OpenAI has launched an iOS app for ChatGPT, promising that an Android version is coming “soon.” The app is free to use, syncs chat history with the web, and features voice input, supported by OpenAI’s open-source speech recognition model Whisper. The app works on both iPhones and iPads and can be downloaded from the App Store here. OpenAI says it’s rolling out the app in the US first and will expand to other countries “in the coming weeks.”
OpenAI didn’t previously hint that a mobile app was coming, but it makes sense given the incredible popularity of ChatGPT. The AI chatbot launched last November but rocketed in use. Some outside estimates suggest the app attracted 100 million users by January this year, though OpenAI has never confirmed these figures.
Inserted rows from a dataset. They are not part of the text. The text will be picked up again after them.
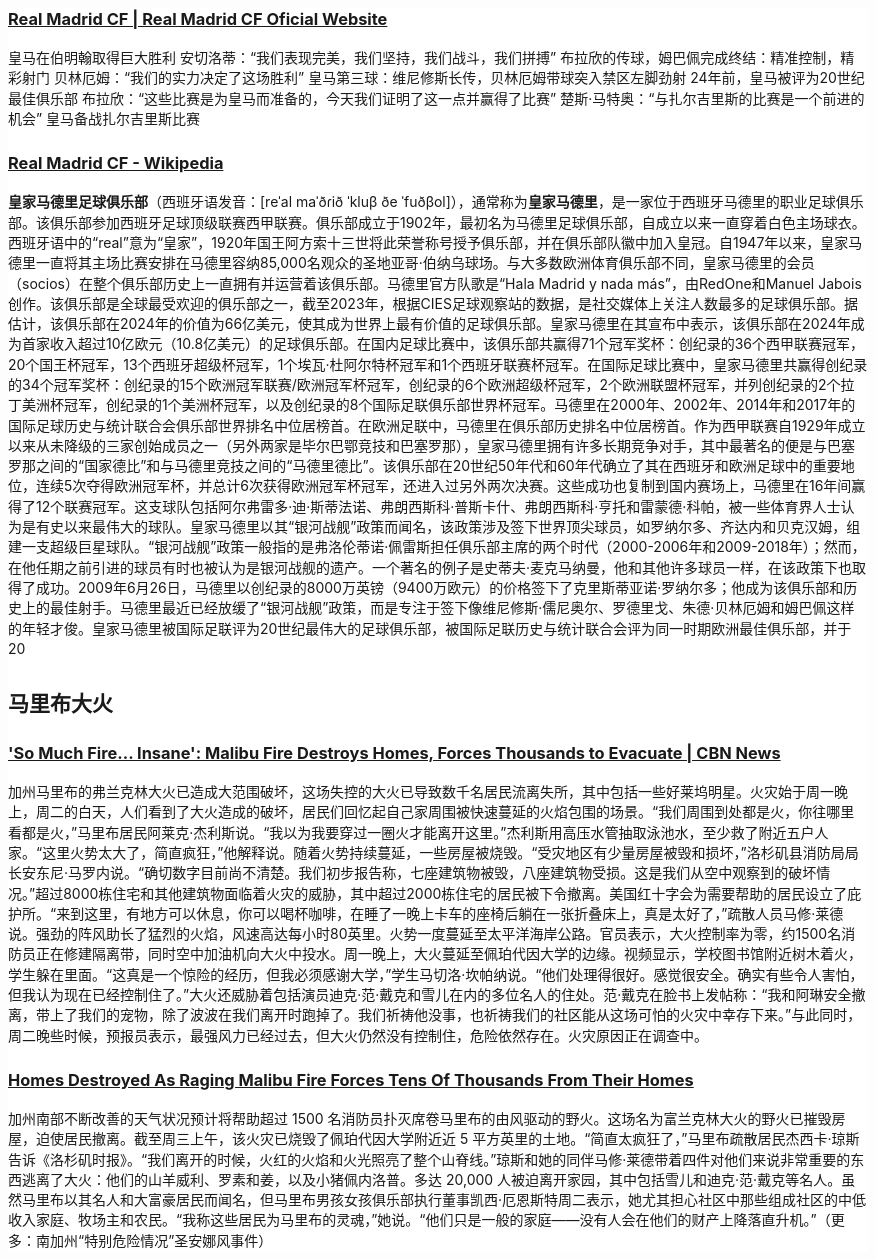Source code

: ### [Real Madrid CF | Real Madrid CF Oficial Website](https://www.realmadrid.com/en-US)

皇马在伯明翰取得巨大胜利 安切洛蒂：“我们表现完美，我们坚持，我们战斗，我们拼搏”  布拉欣的传球，姆巴佩完成终结：精准控制，精彩射门  贝林厄姆：“我们的实力决定了这场胜利”  皇马第三球：维尼修斯长传，贝林厄姆带球突入禁区左脚劲射  24年前，皇马被评为20世纪最佳俱乐部  布拉欣：“这些比赛是为皇马而准备的，今天我们证明了这一点并赢得了比赛”  楚斯·马特奥：“与扎尔吉里斯的比赛是一个前进的机会”  皇马备战扎尔吉里斯比赛

### [Real Madrid CF - Wikipedia](https://en.wikipedia.org/wiki/Real_Madrid_CF)

**皇家马德里足球俱乐部**（西班牙语发音：[reˈal maˈðɾið ˈkluβ ðe ˈfuðβol]），通常称为**皇家马德里**，是一家位于西班牙马德里的职业足球俱乐部。该俱乐部参加西班牙足球顶级联赛西甲联赛。俱乐部成立于1902年，最初名为马德里足球俱乐部，自成立以来一直穿着白色主场球衣。西班牙语中的“real”意为“皇家”，1920年国王阿方索十三世将此荣誉称号授予俱乐部，并在俱乐部队徽中加入皇冠。自1947年以来，皇家马德里一直将其主场比赛安排在马德里容纳85,000名观众的圣地亚哥·伯纳乌球场。与大多数欧洲体育俱乐部不同，皇家马德里的会员（socios）在整个俱乐部历史上一直拥有并运营着该俱乐部。马德里官方队歌是“Hala Madrid y nada más”，由RedOne和Manuel Jabois创作。该俱乐部是全球最受欢迎的俱乐部之一，截至2023年，根据CIES足球观察站的数据，是社交媒体上关注人数最多的足球俱乐部。据估计，该俱乐部在2024年的价值为66亿美元，使其成为世界上最有价值的足球俱乐部。皇家马德里在其宣布中表示，该俱乐部在2024年成为首家收入超过10亿欧元（10.8亿美元）的足球俱乐部。在国内足球比赛中，该俱乐部共赢得71个冠军奖杯：创纪录的36个西甲联赛冠军，20个国王杯冠军，13个西班牙超级杯冠军，1个埃瓦·杜阿尔特杯冠军和1个西班牙联赛杯冠军。在国际足球比赛中，皇家马德里共赢得创纪录的34个冠军奖杯：创纪录的15个欧洲冠军联赛/欧洲冠军杯冠军，创纪录的6个欧洲超级杯冠军，2个欧洲联盟杯冠军，并列创纪录的2个拉丁美洲杯冠军，创纪录的1个美洲杯冠军，以及创纪录的8个国际足联俱乐部世界杯冠军。马德里在2000年、2002年、2014年和2017年的国际足球历史与统计联合会俱乐部世界排名中位居榜首。在欧洲足联中，马德里在俱乐部历史排名中位居榜首。作为西甲联赛自1929年成立以来从未降级的三家创始成员之一（另外两家是毕尔巴鄂竞技和巴塞罗那），皇家马德里拥有许多长期竞争对手，其中最著名的便是与巴塞罗那之间的“国家德比”和与马德里竞技之间的“马德里德比”。该俱乐部在20世纪50年代和60年代确立了其在西班牙和欧洲足球中的重要地位，连续5次夺得欧洲冠军杯，并总计6次获得欧洲冠军杯冠军，还进入过另外两次决赛。这些成功也复制到国内赛场上，马德里在16年间赢得了12个联赛冠军。这支球队包括阿尔弗雷多·迪·斯蒂法诺、弗朗西斯科·普斯卡什、弗朗西斯科·亨托和雷蒙德·科帕，被一些体育界人士认为是有史以来最伟大的球队。皇家马德里以其“银河战舰”政策而闻名，该政策涉及签下世界顶尖球员，如罗纳尔多、齐达内和贝克汉姆，组建一支超级巨星球队。“银河战舰”政策一般指的是弗洛伦蒂诺·佩雷斯担任俱乐部主席的两个时代（2000-2006年和2009-2018年）；然而，在他任期之前引进的球员有时也被认为是银河战舰的遗产。一个著名的例子是史蒂夫·麦克马纳曼，他和其他许多球员一样，在该政策下也取得了成功。2009年6月26日，马德里以创纪录的8000万英镑（9400万欧元）的价格签下了克里斯蒂亚诺·罗纳尔多；他成为该俱乐部和历史上的最佳射手。马德里最近已经放缓了“银河战舰”政策，而是专注于签下像维尼修斯·儒尼奥尔、罗德里戈、朱德·贝林厄姆和姆巴佩这样的年轻才俊。皇家马德里被国际足联评为20世纪最伟大的足球俱乐部，被国际足联历史与统计联合会评为同一时期欧洲最佳俱乐部，并于20

## 马里布大火

### ['So Much Fire... Insane': Malibu Fire Destroys Homes, Forces Thousands to Evacuate | CBN News](https://cbn.com/news/us/so-much-fire-insane-malibu-fire-destroys-homes-forces-thousands-evacuate)

加州马里布的弗兰克林大火已造成大范围破坏，这场失控的大火已导致数千名居民流离失所，其中包括一些好莱坞明星。火灾始于周一晚上，周二的白天，人们看到了大火造成的破坏，居民们回忆起自己家周围被快速蔓延的火焰包围的场景。“我们周围到处都是火，你往哪里看都是火，”马里布居民阿莱克·杰利斯说。“我以为我要穿过一圈火才能离开这里。”杰利斯用高压水管抽取泳池水，至少救了附近五户人家。“这里火势太大了，简直疯狂，”他解释说。随着火势持续蔓延，一些房屋被烧毁。“受灾地区有少量房屋被毁和损坏，”洛杉矶县消防局局长安东尼·马罗内说。“确切数字目前尚不清楚。我们初步报告称，七座建筑物被毁，八座建筑物受损。这是我们从空中观察到的破坏情况。”超过8000栋住宅和其他建筑物面临着火灾的威胁，其中超过2000栋住宅的居民被下令撤离。美国红十字会为需要帮助的居民设立了庇护所。“来到这里，有地方可以休息，你可以喝杯咖啡，在睡了一晚上卡车的座椅后躺在一张折叠床上，真是太好了，”疏散人员马修·莱德说。强劲的阵风助长了猛烈的火焰，风速高达每小时80英里。火势一度蔓延至太平洋海岸公路。官员表示，大火控制率为零，约1500名消防员正在修建隔离带，同时空中加油机向大火中投水。周一晚上，大火蔓延至佩珀代因大学的边缘。视频显示，学校图书馆附近树木着火，学生躲在里面。“这真是一个惊险的经历，但我必须感谢大学，”学生马切洛·坎帕纳说。“他们处理得很好。感觉很安全。确实有些令人害怕，但我认为现在已经控制住了。”大火还威胁着包括演员迪克·范·戴克和雪儿在内的多位名人的住处。范·戴克在脸书上发帖称：“我和阿琳安全撤离，带上了我们的宠物，除了波波在我们离开时跑掉了。我们祈祷他没事，也祈祷我们的社区能从这场可怕的火灾中幸存下来。”与此同时，周二晚些时候，预报员表示，最强风力已经过去，但大火仍然没有控制住，危险依然存在。火灾原因正在调查中。

### [Homes Destroyed As Raging Malibu Fire Forces Tens Of Thousands From Their Homes](https://www.yahoo.com/news/malibu-fire-erupts-near-pepperdine-112500441.html)

加州南部不断改善的天气状况预计将帮助超过 1500 名消防员扑灭席卷马里布的由风驱动的野火。这场名为富兰克林大火的野火已摧毁房屋，迫使居民撤离。截至周三上午，该火灾已烧毁了佩珀代因大学附近近 5 平方英里的土地。“简直太疯狂了，”马里布疏散居民杰西卡·琼斯告诉《洛杉矶时报》。“我们离开的时候，火红的火焰和火光照亮了整个山脊线。”琼斯和她的同伴马修·莱德带着四件对他们来说非常重要的东西逃离了大火：他们的山羊威利、罗素和姜，以及小猪佩内洛普。多达 20,000 人被迫离开家园，其中包括雪儿和迪克·范·戴克等名人。虽然马里布以其名人和大富豪居民而闻名，但马里布男孩女孩俱乐部执行董事凯西·厄恩斯特周二表示，她尤其担心社区中那些组成社区的中低收入家庭、牧场主和农民。“我称这些居民为马里布的灵魂，”她说。“他们只是一般的家庭——没有人会在他们的财产上降落直升机。”（更多：南加州“特别危险情况”圣安娜风事件）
The app’s launch is interesting, considering OpenAI’s somewhat ambivalent approach to positioning ChatGPT in the market. Although the chatbot launched as an experiment, it rapidly found a consumer audience who use the bot for everything from cheating on college essays to business applications. In February, OpenAI launched a premium subscription for the app, ChatGPT Plus, which offers priority access and responses generated using the company’s latest language model, GPT-4. It costs $20 a month.
To date, the best way to access OpenAI’s language models on mobile has been to use Microsoft’s Bing app, which offers access to the company’s GPT-4-powered chatbot. An official app from ChatGPT will likely attract some of these users away from Microsoft, which has been using access to its chatbot as a way to lure people toward Bing and Edge. The launch of an official ChatGPT should also, hopefully, stop people from signing up for the countless spam and fake apps that purport to offer access to the chatbot on mobile.
Of course, ChatGPT has the same issues on mobile as it does on the web. These include the bot’s tendency to fabricate information with complete confidence, and privacy fears. OpenAI only recently gave users the option to make conversations private, and the app’s homescreen (as seen above) still warns users not to share “sensitive info” on the app.